Importante envolver, por exemplo, academia, sociedades médicas e paciente em todo o processo de elaboração, desde a definição de desfechos à consulta pública
“No Brasil, falta o paciente desde o começo da avaliação de tecnologia. Paciente é envolvido para legitimar a participação social, mas não para consultar.”
“No envolvimento dos pacientes, a gente precisa modificar, não ficar só na consulta pública no formato que ela está. Então tem outras formas qualitativas que podemos envolver o paciente. (…) Definição do melhor desfecho do ponto de vista dos pacientes.”
“Se a ATS é pra ser vista como uma ponte entre a ciência e a tomada de decisão, quem está produzindo a informação deveria estar mais integrado no processo.”
“O trabalho hoje é muito mais reativo do que proativo, no sentido de poder participar do processo de priorização. (…) Há uma necessidade de sistematizar a priorização. Por que a priorização também está reativa (…), e em um momento muito baseada em conflitos de interesse, e muitas vezes em políticas.”

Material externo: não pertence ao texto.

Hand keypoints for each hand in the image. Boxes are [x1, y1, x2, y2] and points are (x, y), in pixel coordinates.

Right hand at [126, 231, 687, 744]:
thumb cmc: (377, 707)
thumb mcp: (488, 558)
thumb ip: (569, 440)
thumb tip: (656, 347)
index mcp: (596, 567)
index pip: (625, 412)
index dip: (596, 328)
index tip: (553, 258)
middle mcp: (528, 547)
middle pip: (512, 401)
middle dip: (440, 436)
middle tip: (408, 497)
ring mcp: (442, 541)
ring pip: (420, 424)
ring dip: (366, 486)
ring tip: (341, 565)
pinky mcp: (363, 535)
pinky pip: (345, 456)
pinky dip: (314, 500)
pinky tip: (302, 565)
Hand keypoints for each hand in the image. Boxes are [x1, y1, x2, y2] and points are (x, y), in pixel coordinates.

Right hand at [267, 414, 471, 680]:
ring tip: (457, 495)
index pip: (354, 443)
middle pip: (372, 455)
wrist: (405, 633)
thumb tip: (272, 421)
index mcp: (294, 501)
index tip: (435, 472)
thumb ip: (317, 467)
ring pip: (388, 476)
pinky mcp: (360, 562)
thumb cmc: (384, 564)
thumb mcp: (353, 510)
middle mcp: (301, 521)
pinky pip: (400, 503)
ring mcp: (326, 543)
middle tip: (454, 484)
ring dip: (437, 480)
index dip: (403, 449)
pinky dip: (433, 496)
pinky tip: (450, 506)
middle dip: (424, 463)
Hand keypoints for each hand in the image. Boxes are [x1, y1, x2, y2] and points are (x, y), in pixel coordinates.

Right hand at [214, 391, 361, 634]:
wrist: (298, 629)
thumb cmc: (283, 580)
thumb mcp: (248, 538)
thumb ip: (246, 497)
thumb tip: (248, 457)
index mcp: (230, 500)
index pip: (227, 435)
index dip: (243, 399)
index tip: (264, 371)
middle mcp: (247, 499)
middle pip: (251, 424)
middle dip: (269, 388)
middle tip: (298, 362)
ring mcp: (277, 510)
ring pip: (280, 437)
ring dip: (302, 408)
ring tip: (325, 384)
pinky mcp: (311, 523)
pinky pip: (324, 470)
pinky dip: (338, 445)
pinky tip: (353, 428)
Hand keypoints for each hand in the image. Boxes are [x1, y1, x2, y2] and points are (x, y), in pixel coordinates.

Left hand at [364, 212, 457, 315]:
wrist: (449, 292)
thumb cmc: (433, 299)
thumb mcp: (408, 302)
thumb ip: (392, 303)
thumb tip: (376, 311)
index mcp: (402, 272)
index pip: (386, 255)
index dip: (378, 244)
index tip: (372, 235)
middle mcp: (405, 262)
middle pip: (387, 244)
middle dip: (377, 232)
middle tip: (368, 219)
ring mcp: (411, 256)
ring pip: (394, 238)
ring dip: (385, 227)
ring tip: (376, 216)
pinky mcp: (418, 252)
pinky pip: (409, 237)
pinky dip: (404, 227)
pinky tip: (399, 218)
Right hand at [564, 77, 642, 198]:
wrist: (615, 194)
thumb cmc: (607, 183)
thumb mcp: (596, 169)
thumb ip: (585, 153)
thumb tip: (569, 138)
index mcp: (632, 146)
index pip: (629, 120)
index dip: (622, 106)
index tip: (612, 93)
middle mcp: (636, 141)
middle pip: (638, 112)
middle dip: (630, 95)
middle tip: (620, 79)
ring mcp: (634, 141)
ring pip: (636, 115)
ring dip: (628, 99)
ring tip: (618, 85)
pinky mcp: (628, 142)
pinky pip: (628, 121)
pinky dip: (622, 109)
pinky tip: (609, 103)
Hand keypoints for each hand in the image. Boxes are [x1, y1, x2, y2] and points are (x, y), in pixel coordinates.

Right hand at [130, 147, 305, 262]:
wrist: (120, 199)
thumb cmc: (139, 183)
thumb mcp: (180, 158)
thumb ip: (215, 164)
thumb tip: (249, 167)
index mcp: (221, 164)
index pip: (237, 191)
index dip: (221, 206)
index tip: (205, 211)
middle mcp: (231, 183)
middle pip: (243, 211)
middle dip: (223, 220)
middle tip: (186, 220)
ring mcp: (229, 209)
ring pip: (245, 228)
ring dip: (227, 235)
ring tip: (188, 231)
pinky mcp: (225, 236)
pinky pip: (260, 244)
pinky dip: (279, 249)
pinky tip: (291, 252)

“Muito importante a participação das áreas técnicas do MS tanto no processo de incorporação tecnológica como no processo de elaboração de diretrizes clínicas. É imprescindível. A gente não pode levar uma pauta de uma área técnica sem que ela tenha conhecimento.”
“Monitoramento é falho na implementação. Ainda não avaliamos de maneira correta. Há tentativas para evoluir, mas ainda há muita fragilidade.”
A se confirmarem as alegações de falta de independência, transparência e legitimidade da Conitec, as consequências para os pacientes que demandam medicamentos e outras tecnologias de saúde serão as piores possíveis. Isso para não falar do desvirtuamento total e absoluto dos princípios e diretrizes do Sistema Único de Saúde (SUS).